The Trump and Sander’s movements stem from a similar shift in historical consciousness to that which Francois Furet highlighted as unleashing the French Revolution. Americans feel like the current political system has failed them, it no longer works. Hence the establishment needs to go. This same stirring of consciousness is happening in Europe. The juggernaut in Brussels continues to grow and antagonism continues to rise. Marine Le Pen’s National Front is now one of the largest political forces in France, Austria very narrowly avoided electing a right wing president. Instead they went for a member of the Green party and not an establishment candidate. .
Something is stirring, and I can’t help but get the feeling that we are living in historically significant times. As a British permanent resident of the US I can’t vote in this country, but if I could, I think I’d feel stuck between a rock and a hard place. Two of the candidates offer, in different forms, a revolution. This frightens me. As Furet’s quote attests, once unleashed these movements have a momentum all of their own. Checks and balances go out the window, if you aren’t for the revolution, if you don’t tow the party line, you are its enemy. The third candidate offers little solution, but rather a continuation of the type of politics that bred this shift in the first place.
It is not yet clear whether this conscious break has gone far and spread deep enough to make revolution in one form or another inevitable. But I pray this isn’t so and have hope that it may be avoided. What I believe the Anglosphere needs is not a revolution, but a return. A return to the foundations of individual sovereignty on which both America and Britain were founded. We need to put the individual’s basic natural rights back at the center of politics. Without this we can’t help but feel failed by the system. Without this we can’t help but fall into revolution and all its attendant violence.
The failure of modern politics has been its steady move away from these principles. This is also why the French Revolution failed. The people of 1789 hoped for a revolution that would give man his natural rights after centuries of oppression by the Old Regime, but by creating a system that placed sovereignty in the state and not in themselves, they actually gave up their ability to exercise them. Robespierre’s revolutionary government forged itself as a moral body. The state dictated what equality and ‘rights’ would look like. Unlike the American system, it was not a government principally designed to protect individuals and to legislate against the actions of those who threatened their wellbeing. It also took on the job of policing ‘morality,” with notoriously bloody consequences.
Our current governments have morphed more and more into the French model. They enact policies that don’t protect individual rights and freedoms but rather restrict them based on ideas of what the state itself deems to be right or wrong. This is not to say that the government should never do this, but rather that this should only be the case when a fundamental right is in danger. For example, a person should never be discriminated against simply due to their gender or race, but it is not the government’s job to tell me or anyone that it is wrong to drink a certain size soda, or that it is now illegal to use my dependable vacuum cleaner because it’s now deemed “too powerful.” No matter how futile these examples may seem it is dictatorial policies like these, and the way they make individuals feel, that has led to the dissolution with the current system. This has caused many to seek radical alternatives, whether that be on the right or the left. And what is most scary about the revolutions offered by both Trump and Sanders is that they threaten to fix the ‘morality’ of the state more firmly on one side or the other. Pure democracy in a sovereign state, rather than in a state made up of sovereign individuals IS democracy by the guillotine.

[Some records]
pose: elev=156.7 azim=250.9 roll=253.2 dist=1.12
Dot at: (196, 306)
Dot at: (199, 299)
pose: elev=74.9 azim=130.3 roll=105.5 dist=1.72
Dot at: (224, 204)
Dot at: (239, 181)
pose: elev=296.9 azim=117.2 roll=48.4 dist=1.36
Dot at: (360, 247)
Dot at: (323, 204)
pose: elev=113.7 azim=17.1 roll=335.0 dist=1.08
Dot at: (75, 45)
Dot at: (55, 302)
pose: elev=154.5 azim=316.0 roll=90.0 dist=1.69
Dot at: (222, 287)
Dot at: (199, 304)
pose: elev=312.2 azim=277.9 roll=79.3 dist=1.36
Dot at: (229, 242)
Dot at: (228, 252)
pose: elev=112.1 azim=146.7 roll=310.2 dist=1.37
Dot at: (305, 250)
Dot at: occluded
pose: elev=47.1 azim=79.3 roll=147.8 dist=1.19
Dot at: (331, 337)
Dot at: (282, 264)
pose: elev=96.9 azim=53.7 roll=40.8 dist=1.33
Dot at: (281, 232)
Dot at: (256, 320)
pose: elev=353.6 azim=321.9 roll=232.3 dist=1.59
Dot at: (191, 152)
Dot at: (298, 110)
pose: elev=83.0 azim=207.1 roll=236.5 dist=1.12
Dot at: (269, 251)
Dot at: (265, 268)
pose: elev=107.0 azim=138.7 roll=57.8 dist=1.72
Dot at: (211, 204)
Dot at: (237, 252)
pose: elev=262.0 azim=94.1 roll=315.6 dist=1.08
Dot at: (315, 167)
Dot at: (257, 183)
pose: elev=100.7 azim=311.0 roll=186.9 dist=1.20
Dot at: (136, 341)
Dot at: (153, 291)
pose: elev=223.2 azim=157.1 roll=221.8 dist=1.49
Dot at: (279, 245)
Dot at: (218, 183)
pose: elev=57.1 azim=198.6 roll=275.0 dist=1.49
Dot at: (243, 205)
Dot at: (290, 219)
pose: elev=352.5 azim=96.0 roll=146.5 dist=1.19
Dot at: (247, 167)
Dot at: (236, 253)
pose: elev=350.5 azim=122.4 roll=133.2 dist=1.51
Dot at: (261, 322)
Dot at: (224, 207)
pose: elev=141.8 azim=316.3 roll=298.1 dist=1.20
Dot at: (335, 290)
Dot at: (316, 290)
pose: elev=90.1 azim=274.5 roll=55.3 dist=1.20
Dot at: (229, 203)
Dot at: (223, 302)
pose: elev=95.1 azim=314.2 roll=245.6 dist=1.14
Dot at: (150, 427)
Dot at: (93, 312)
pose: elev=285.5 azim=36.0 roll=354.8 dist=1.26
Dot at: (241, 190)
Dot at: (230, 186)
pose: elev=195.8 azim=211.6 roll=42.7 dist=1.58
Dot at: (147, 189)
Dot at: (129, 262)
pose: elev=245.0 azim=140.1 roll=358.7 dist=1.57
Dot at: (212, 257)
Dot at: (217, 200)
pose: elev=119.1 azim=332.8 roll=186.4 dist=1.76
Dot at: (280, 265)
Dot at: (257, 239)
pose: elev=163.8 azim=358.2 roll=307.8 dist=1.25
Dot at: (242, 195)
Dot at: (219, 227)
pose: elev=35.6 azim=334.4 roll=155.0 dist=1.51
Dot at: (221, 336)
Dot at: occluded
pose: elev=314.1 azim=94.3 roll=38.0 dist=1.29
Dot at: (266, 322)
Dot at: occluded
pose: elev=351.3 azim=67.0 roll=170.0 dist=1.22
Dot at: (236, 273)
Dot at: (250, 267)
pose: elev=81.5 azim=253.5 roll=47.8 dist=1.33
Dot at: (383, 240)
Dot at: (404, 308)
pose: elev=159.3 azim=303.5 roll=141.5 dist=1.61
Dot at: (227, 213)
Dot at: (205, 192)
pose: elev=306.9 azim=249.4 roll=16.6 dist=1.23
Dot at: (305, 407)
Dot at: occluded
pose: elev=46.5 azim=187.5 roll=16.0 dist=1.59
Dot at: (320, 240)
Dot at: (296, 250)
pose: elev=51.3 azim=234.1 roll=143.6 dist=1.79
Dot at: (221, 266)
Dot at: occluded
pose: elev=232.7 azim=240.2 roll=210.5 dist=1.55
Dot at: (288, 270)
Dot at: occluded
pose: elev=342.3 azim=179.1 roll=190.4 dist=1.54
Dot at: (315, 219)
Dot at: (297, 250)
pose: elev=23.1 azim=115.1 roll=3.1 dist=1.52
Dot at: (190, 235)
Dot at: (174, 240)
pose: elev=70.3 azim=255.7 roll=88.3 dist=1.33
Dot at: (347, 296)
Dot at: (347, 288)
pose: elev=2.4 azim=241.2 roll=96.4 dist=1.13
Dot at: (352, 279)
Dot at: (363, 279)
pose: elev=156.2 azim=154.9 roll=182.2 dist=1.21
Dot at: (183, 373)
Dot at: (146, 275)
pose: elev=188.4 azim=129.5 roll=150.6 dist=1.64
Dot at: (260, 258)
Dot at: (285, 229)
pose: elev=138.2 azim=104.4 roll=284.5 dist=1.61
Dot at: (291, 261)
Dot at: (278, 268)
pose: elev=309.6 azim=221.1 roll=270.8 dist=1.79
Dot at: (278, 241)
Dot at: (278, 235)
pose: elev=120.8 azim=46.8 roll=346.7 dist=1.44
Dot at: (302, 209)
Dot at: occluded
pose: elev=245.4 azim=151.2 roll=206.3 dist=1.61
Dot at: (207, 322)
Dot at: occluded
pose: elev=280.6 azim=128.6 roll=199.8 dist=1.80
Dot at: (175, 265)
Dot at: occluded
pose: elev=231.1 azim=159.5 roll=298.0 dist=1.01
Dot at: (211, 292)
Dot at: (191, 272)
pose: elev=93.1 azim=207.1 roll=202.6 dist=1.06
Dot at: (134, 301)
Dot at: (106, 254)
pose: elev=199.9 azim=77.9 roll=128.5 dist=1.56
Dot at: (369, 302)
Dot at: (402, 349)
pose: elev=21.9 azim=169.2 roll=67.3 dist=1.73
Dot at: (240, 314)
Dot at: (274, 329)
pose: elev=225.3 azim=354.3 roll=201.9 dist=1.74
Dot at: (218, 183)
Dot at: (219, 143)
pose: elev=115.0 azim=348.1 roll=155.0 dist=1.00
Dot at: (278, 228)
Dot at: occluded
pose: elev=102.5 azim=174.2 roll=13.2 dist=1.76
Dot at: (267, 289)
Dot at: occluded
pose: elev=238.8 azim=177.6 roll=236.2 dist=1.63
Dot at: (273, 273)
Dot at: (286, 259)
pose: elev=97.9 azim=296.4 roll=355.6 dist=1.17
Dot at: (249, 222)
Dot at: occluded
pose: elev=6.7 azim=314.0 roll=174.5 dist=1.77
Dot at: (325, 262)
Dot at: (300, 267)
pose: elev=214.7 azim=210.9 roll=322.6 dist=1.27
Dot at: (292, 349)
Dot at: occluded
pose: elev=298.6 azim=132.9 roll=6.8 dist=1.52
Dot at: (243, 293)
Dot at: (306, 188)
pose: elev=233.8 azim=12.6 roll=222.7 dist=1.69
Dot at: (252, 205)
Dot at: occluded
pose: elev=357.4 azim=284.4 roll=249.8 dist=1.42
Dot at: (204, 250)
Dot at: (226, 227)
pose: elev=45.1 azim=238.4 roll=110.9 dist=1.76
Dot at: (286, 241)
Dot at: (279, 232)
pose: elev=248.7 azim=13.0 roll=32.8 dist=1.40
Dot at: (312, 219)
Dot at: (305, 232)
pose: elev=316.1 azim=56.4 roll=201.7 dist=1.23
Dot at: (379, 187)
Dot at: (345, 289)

EXERCISE REQUIREMENTS
In the essay on revolution and individual sovereignty, what kind of candidate did Austria elect instead of a right-wing president? None of the records is needed for the task.

EXPECTED OUTPUT
A member of the Green party.